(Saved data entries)
⁂
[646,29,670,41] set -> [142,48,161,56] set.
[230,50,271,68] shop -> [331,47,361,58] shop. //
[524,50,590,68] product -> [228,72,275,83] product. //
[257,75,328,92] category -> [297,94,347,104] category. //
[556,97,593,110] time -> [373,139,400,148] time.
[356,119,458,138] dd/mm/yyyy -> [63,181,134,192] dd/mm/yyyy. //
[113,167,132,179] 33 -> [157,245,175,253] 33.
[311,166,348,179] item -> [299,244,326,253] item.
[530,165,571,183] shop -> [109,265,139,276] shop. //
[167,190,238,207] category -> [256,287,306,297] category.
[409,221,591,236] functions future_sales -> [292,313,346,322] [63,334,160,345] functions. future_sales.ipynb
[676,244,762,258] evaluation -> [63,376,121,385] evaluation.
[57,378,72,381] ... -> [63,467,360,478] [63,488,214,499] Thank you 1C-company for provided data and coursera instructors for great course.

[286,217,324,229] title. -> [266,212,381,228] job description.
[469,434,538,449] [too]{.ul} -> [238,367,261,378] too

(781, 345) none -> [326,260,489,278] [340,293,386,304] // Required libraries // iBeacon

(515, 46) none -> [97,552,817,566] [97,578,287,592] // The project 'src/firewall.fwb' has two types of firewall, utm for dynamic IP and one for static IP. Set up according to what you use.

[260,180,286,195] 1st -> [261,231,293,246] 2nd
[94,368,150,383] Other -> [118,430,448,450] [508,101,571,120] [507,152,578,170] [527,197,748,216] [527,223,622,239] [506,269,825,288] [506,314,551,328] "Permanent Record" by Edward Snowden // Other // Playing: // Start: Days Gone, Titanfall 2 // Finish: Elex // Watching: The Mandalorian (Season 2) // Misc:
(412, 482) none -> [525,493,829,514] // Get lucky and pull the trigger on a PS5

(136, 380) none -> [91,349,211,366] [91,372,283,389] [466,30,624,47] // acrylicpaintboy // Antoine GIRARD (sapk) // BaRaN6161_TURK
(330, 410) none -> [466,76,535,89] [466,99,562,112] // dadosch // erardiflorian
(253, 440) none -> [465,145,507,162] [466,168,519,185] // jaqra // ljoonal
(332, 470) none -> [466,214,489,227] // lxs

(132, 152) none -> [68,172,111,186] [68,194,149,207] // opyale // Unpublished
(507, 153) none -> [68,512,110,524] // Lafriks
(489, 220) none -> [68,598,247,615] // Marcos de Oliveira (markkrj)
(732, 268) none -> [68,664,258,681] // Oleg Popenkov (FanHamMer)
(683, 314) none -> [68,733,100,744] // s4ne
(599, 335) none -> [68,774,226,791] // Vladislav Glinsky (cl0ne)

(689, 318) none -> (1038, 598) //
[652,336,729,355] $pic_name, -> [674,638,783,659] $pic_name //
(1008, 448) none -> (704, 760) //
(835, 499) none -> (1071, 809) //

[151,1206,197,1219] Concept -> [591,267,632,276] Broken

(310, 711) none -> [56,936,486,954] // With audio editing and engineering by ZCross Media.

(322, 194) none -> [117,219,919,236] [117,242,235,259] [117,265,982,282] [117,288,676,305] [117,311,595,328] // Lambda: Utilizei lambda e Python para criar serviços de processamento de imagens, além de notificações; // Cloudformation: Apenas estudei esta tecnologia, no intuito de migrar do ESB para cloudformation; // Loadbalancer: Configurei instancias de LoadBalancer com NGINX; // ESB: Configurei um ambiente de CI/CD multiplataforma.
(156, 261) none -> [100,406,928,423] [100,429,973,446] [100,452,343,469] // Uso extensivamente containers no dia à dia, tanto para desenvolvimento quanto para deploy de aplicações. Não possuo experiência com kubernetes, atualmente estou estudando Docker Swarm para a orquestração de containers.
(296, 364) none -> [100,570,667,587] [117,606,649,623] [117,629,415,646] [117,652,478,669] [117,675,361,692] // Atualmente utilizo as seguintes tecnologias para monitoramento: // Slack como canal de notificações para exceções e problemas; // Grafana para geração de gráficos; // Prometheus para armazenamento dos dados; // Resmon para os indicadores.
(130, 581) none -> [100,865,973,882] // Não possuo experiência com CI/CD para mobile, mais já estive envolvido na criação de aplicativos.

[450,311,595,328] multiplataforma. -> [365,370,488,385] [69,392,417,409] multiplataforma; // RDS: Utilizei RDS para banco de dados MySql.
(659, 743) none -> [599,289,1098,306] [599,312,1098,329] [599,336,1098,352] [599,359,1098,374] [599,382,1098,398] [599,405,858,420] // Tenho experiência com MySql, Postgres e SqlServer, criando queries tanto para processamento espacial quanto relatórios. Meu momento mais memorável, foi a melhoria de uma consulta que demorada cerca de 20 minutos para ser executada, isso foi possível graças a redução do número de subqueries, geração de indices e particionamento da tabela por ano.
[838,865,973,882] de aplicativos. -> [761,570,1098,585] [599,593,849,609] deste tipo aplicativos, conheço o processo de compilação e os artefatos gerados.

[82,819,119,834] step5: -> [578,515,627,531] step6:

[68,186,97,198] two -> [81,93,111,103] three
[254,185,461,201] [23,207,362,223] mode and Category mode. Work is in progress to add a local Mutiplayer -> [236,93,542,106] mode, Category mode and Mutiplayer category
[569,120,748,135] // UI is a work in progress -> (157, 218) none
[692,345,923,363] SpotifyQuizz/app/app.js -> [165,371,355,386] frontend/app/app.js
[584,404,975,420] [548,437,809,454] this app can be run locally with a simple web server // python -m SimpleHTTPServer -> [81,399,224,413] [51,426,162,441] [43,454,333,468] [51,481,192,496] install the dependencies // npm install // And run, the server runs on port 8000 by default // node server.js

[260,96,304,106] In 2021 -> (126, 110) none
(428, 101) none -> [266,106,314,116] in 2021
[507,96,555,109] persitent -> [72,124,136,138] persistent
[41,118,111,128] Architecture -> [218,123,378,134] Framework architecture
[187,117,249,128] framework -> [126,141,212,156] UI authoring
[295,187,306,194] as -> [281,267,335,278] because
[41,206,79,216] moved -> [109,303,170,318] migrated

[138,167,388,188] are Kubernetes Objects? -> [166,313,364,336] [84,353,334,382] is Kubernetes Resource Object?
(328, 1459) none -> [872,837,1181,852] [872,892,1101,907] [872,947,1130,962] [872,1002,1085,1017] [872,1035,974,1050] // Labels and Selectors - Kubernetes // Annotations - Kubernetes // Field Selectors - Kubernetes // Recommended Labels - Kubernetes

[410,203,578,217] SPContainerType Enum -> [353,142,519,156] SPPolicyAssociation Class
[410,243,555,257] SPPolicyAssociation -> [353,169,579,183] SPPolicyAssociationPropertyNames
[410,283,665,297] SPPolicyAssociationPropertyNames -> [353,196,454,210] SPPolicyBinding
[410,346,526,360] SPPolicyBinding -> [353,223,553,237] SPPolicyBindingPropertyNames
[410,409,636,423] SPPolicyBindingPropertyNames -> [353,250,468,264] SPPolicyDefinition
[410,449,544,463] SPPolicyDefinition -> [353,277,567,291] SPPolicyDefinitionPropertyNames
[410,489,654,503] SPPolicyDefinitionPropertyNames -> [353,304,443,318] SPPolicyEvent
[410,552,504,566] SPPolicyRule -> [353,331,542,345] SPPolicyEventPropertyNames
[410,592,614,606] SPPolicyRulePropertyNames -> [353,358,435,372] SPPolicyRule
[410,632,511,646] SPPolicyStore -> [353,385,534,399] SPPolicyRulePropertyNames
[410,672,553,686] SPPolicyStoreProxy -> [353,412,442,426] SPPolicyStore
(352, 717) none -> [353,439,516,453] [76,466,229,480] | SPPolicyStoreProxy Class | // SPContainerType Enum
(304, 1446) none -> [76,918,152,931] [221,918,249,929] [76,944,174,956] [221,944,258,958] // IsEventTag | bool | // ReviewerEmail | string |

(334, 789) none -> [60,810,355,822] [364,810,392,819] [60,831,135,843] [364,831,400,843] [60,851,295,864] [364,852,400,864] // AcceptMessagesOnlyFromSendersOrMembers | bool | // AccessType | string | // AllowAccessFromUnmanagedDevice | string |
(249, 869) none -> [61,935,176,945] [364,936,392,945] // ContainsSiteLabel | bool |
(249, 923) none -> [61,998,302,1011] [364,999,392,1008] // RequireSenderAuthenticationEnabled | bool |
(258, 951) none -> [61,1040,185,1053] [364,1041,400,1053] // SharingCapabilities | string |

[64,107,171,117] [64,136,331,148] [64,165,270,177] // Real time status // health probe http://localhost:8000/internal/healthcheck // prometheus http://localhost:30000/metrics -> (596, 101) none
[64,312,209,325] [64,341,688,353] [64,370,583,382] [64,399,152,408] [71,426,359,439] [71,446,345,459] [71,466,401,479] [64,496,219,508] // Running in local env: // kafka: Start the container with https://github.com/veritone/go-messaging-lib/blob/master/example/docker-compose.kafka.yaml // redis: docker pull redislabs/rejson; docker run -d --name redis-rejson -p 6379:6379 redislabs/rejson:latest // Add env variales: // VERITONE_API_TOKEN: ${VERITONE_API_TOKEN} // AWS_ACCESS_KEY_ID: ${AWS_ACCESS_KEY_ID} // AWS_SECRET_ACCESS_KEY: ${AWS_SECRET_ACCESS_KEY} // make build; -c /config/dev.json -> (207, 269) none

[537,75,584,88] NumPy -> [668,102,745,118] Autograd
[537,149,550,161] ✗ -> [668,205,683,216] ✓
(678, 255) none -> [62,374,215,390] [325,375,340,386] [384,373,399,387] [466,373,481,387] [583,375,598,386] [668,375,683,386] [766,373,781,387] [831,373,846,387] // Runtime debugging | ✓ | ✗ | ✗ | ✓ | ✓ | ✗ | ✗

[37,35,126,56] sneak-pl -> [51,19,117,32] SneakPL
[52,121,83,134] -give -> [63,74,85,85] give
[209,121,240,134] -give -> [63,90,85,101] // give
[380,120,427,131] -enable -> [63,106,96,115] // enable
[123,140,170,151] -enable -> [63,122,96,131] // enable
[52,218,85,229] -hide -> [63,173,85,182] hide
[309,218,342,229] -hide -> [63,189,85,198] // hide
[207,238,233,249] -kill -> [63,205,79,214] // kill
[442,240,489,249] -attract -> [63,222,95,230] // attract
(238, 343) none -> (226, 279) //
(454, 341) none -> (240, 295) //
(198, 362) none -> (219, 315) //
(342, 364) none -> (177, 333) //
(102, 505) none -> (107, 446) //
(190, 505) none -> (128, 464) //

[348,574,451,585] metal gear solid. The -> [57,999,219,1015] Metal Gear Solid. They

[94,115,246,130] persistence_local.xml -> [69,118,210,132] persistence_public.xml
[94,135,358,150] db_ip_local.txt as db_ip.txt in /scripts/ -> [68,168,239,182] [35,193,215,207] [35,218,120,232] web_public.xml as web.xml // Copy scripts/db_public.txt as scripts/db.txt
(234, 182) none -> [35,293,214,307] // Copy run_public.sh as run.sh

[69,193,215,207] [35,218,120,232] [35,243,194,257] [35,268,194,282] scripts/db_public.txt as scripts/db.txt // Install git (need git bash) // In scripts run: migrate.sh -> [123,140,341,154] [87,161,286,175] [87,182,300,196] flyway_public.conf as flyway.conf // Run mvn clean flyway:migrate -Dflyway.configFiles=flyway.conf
⁂
Exercise
The answer should be one number, the count of lines above that contain "SPContainerType".

Response
2